She’s right. Okay, what now?

Letting Go of the Shoulds and the Coulds

I didn’t think I was going to cry that much. I thought I’d be stoic and happy and excited, mostly, but I guess sometimes I don’t know my own heart.

I started to tear up as we got in the car to drive to the bus stop. I saw the neighbors outside. Their son is the same age as my daughter, and although he’s going to a different school, he’s also starting Kindergarten today. A threesome, they were taking the obligatory “first day of school” photo. The dad was dancing  trying to make his son smile. The mom was making sure his hair was fixed and his sign was straight. They both got a chance to take a picture (that wasn’t a selfie) with their son. I choked back a knot in my throat as I pulled away.
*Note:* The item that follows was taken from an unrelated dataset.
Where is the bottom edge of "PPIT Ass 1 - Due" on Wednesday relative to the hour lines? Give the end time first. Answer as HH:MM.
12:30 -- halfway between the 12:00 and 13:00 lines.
Then we got to the bus stop. Some other neighbors were there, a foursome, mom, dad, little brother and their daughter who is going into Kindergarten at my daughter’s school. They chatted, played man-to-man while I worked a zone defense with my two. I took a few selfies, only one turned out.

Then I watched her step onto the bus and the tears came hot and fast. He should be here, I thought. He shouldn’t miss this. But he did. Because that’s one of the punishments the ex doles out for divorcing him — refusing to be anywhere I am even if it’s a birthday party, a dance recital or the first day of Kindergarten.
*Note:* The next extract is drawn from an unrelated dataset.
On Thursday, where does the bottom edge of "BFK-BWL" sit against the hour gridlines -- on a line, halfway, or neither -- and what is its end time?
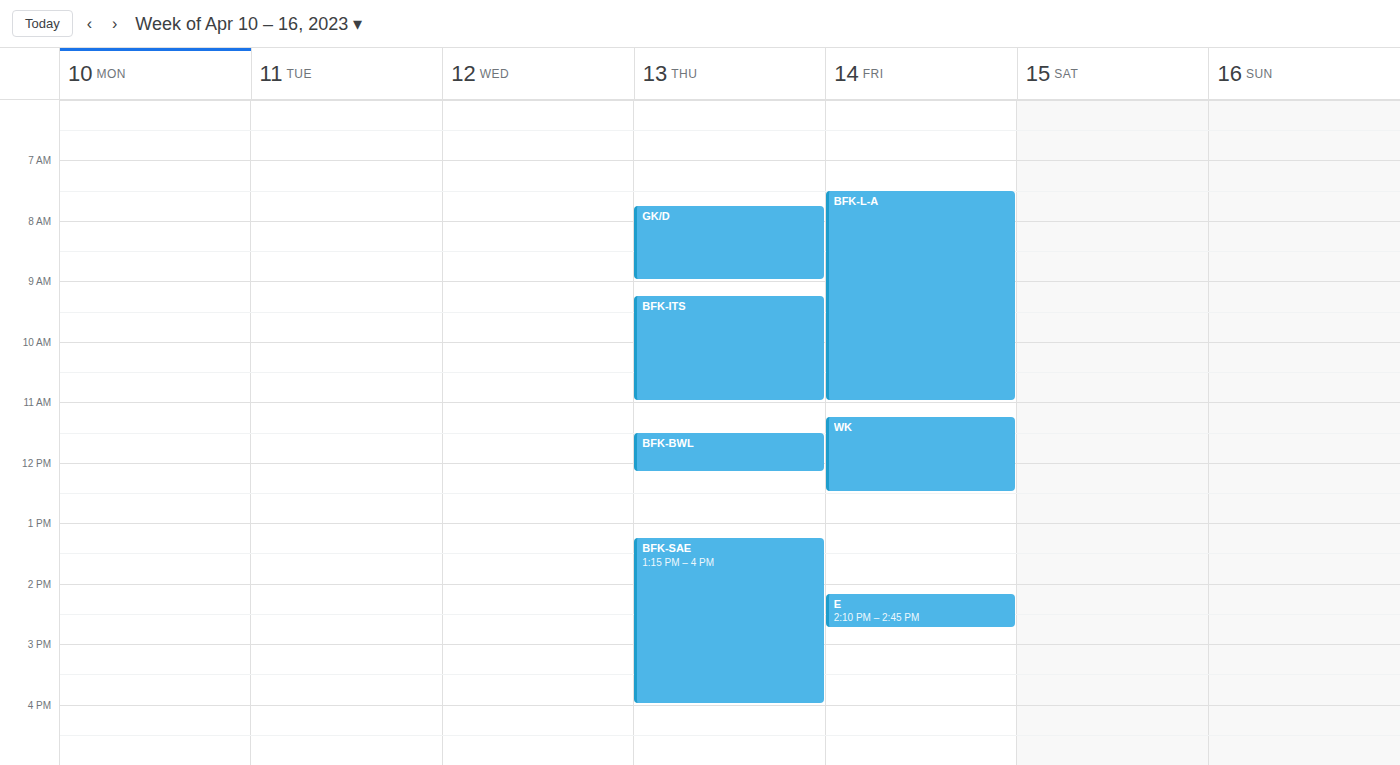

I got in the car and drove to her school to meet the bus. I wanted to be there when she got off to show her where to find her classroom. I wanted to deposit her safely at the door; see her walk in for the first time. As I drove I silently shook my shoulders and stifled my sobs so my son wouldn’t hear me from the back seat. When I parked, I quickly texted him a picture of her going off to school. I have to try, right?

As I pulled up, the school walkway was full of moms and dads, grandmas and grandpas all saying goodbye, wishing the little ones a good day, giving kisses and hugs and taking more pictures. You’d think there were a bunch of rock stars walking into the building with as many cell phones were in the air. I guess there were.

He shouldn’t be missing this, I thought again. How can his hatred overshadow this? I tried to get angry but I couldn’t. I was just overwhelmingly sad. I hurt for her. But of course she wasn’t fazed, or at least it never shows. In 8 months she’s gotten used to the idea that mommy and daddy never talk, and are never in the same place at the same time. She knows this is how it is, and isn’t yet aware that this isn’t how it should be. She doesn’t know that these two adults, her parents, should be able to set aside the hurt and the anger and come together for her sake. She doesn’t know these things yet.Yet.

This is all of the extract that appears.